_EXCERPT TO READ_
------------------------------
Writing "binary indoremix" to "./sync/new_file0.txt"...
Writing "slavic aggro polka fusion" to "./sync/new_file1.txt"...
Writing "israeli new wave" to "./sync/new_file2.txt"...
Writing "byzantine motown" to "./sync/new_file3.txt"...
Writing "dutch hate industrialtune" to "./sync/new_file4.txt"...
Time to complete synchronous read/writes: 1.42 seconds

Upon running the script, we see that it takes my computer around 1.49 seconds (along with classic music genres such as "dutch hate industrialtune"). Not too bad.

Now let's run the version that uses threading:

Starting...
Writing "college k-dubstep" to "./threading/new_file2.txt"...
Writing "swiss dirt" to "./threading/new_file0.txt"...
Writing "bop idol alternative" to "./threading/new_file4.txt"...
Writing "ethertrio" to "./threading/new_file1.txt"...
Writing "beach aust shanty français" to "./threading/new_file3.txt"...
------------------------------
_DATASET CONTENT_
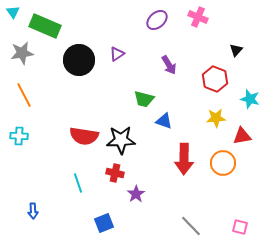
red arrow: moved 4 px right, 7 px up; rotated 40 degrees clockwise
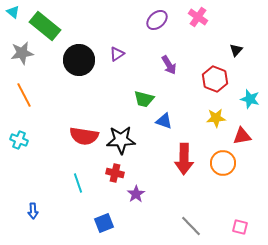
cyan triangle: rotated 16 degrees counterclockwise
pink cross: rotated 12 degrees clockwise
green rectangle: rotated 16 degrees clockwise
cyan cross: moved 4 px down; rotated 18 degrees clockwise
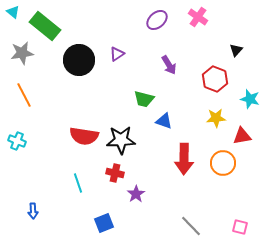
cyan cross: moved 2 px left, 1 px down
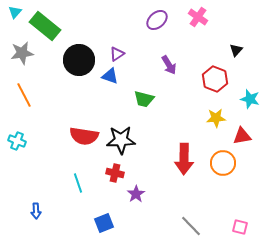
cyan triangle: moved 2 px right; rotated 32 degrees clockwise
blue triangle: moved 54 px left, 45 px up
blue arrow: moved 3 px right
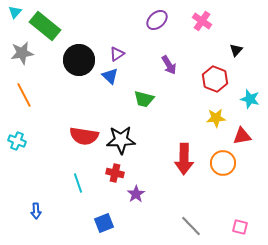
pink cross: moved 4 px right, 4 px down
blue triangle: rotated 24 degrees clockwise
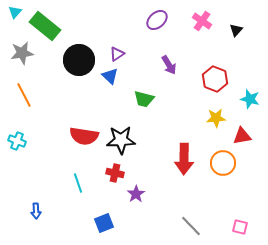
black triangle: moved 20 px up
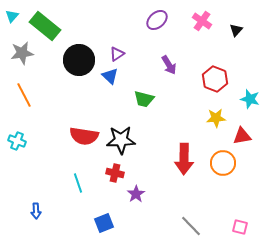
cyan triangle: moved 3 px left, 4 px down
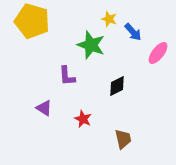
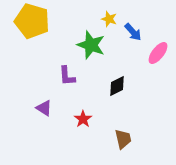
red star: rotated 12 degrees clockwise
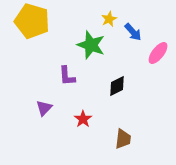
yellow star: rotated 28 degrees clockwise
purple triangle: rotated 42 degrees clockwise
brown trapezoid: rotated 20 degrees clockwise
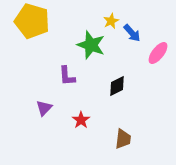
yellow star: moved 2 px right, 2 px down
blue arrow: moved 1 px left, 1 px down
red star: moved 2 px left, 1 px down
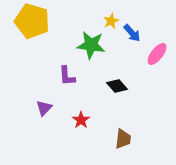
green star: rotated 12 degrees counterclockwise
pink ellipse: moved 1 px left, 1 px down
black diamond: rotated 75 degrees clockwise
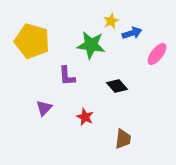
yellow pentagon: moved 20 px down
blue arrow: rotated 66 degrees counterclockwise
red star: moved 4 px right, 3 px up; rotated 12 degrees counterclockwise
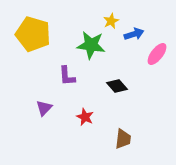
blue arrow: moved 2 px right, 1 px down
yellow pentagon: moved 1 px right, 7 px up
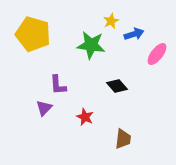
purple L-shape: moved 9 px left, 9 px down
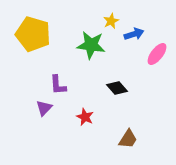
black diamond: moved 2 px down
brown trapezoid: moved 5 px right; rotated 25 degrees clockwise
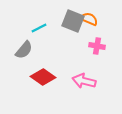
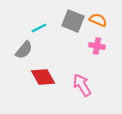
orange semicircle: moved 9 px right, 1 px down
red diamond: rotated 25 degrees clockwise
pink arrow: moved 2 px left, 4 px down; rotated 45 degrees clockwise
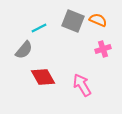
pink cross: moved 6 px right, 3 px down; rotated 28 degrees counterclockwise
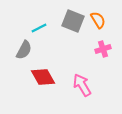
orange semicircle: rotated 36 degrees clockwise
gray semicircle: rotated 12 degrees counterclockwise
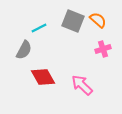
orange semicircle: rotated 18 degrees counterclockwise
pink arrow: rotated 15 degrees counterclockwise
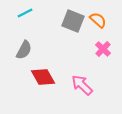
cyan line: moved 14 px left, 15 px up
pink cross: rotated 28 degrees counterclockwise
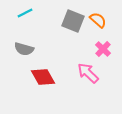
gray semicircle: moved 1 px up; rotated 78 degrees clockwise
pink arrow: moved 6 px right, 12 px up
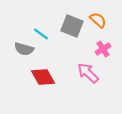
cyan line: moved 16 px right, 21 px down; rotated 63 degrees clockwise
gray square: moved 1 px left, 5 px down
pink cross: rotated 14 degrees clockwise
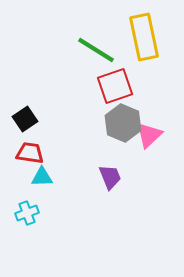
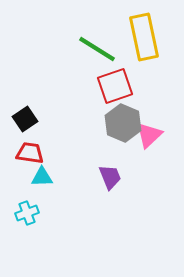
green line: moved 1 px right, 1 px up
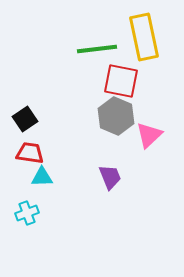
green line: rotated 39 degrees counterclockwise
red square: moved 6 px right, 5 px up; rotated 30 degrees clockwise
gray hexagon: moved 7 px left, 7 px up
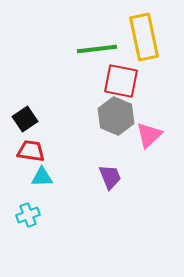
red trapezoid: moved 1 px right, 2 px up
cyan cross: moved 1 px right, 2 px down
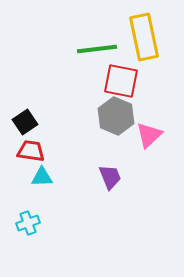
black square: moved 3 px down
cyan cross: moved 8 px down
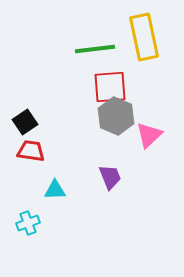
green line: moved 2 px left
red square: moved 11 px left, 6 px down; rotated 15 degrees counterclockwise
cyan triangle: moved 13 px right, 13 px down
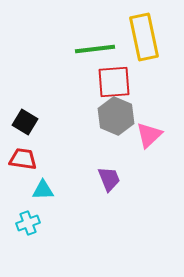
red square: moved 4 px right, 5 px up
black square: rotated 25 degrees counterclockwise
red trapezoid: moved 8 px left, 8 px down
purple trapezoid: moved 1 px left, 2 px down
cyan triangle: moved 12 px left
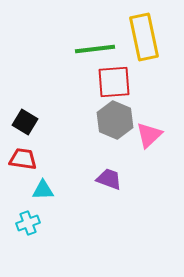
gray hexagon: moved 1 px left, 4 px down
purple trapezoid: rotated 48 degrees counterclockwise
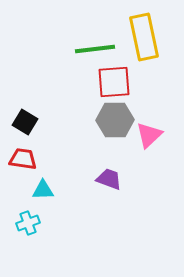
gray hexagon: rotated 24 degrees counterclockwise
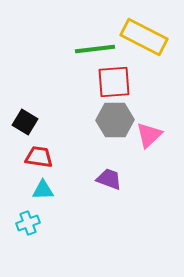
yellow rectangle: rotated 51 degrees counterclockwise
red trapezoid: moved 16 px right, 2 px up
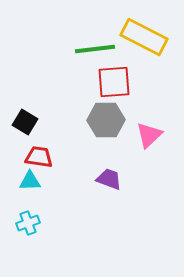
gray hexagon: moved 9 px left
cyan triangle: moved 13 px left, 9 px up
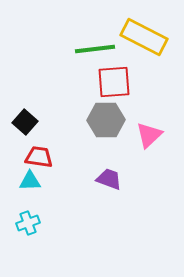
black square: rotated 10 degrees clockwise
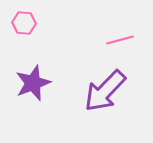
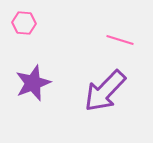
pink line: rotated 32 degrees clockwise
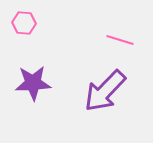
purple star: rotated 18 degrees clockwise
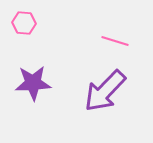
pink line: moved 5 px left, 1 px down
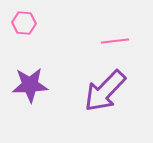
pink line: rotated 24 degrees counterclockwise
purple star: moved 3 px left, 2 px down
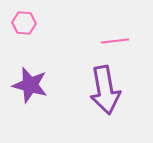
purple star: rotated 18 degrees clockwise
purple arrow: moved 1 px up; rotated 54 degrees counterclockwise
------------------------------
_TO-DO LIST_
1) Repeat everything in the rows from the line containing "blue arrow: moved 2 px right, 1 px down" down to the line containing "pink cross: rotated 14 degrees clockwise", both included, leaving out the picture lines.
2) Continue the excerpt on synchronous and threaded file writes from where it stops.
The rows have nothing to do with the file-writing text.

_FINAL RESULTS_
1)
blue arrow: moved 2 px right, 1 px down
yellow pentagon: moved 1 px right, 7 px up
purple L-shape: moved 9 px left, 9 px down
black diamond: moved 2 px down
brown trapezoid: moved 5 px right; rotated 25 degrees clockwise
orange semicircle: moved 9 px right, 1 px down
red diamond: rotated 25 degrees clockwise
pink arrow: moved 2 px left, 4 px down; rotated 45 degrees clockwise
pink cross: moved 6 px right, 3 px down; rotated 28 degrees counterclockwise
orange semicircle: rotated 36 degrees clockwise
gray semicircle: rotated 12 degrees counterclockwise
orange semicircle: rotated 18 degrees counterclockwise
pink arrow: rotated 15 degrees counterclockwise
cyan line: moved 14 px left, 15 px up
pink cross: rotated 28 degrees counterclockwise
gray semicircle: moved 1 px up; rotated 78 degrees clockwise
pink arrow: moved 6 px right, 12 px up
cyan line: moved 16 px right, 21 px down; rotated 63 degrees clockwise
gray square: moved 1 px left, 5 px down
pink cross: rotated 14 degrees clockwise

2)
Time to complete threading read/writes: 0.77 seconds

The first thing that might stand out to you is the functions not being completed in order: 2 - 0 - 4 - 1 - 3

This is because of the asynchronous nature of threading: as one function waits, another one begins, and so on. Because we're able to continue performing tasks while we're waiting on others to finish (either due to networking or file I/O operations), you may also have noticed that we cut our time roughly in half: 0.77 seconds. Whereas this might not seem like a lot now, it's easy to imagine the very real case of building a web application that needs to write much more data to a file or interact with much more complex web services.

So, if threading is so great, why don't we end the article here?

Because there are even better ways to perform tasks concurrently.

Asyncio

Let's take a look at an example using asyncio. For this method, we're going to install aiohttp using pip. This will allow us to make non-blocking requests and receive responses using the async/await syntax that will be introduced shortly. It also has the extra benefit of a function that converts a JSON response without needing to import the json library. We'll also install and import aiofiles, which allows non-blocking file operations. Other than aiohttp and aiofiles, import asyncio, which comes with the Python standard library.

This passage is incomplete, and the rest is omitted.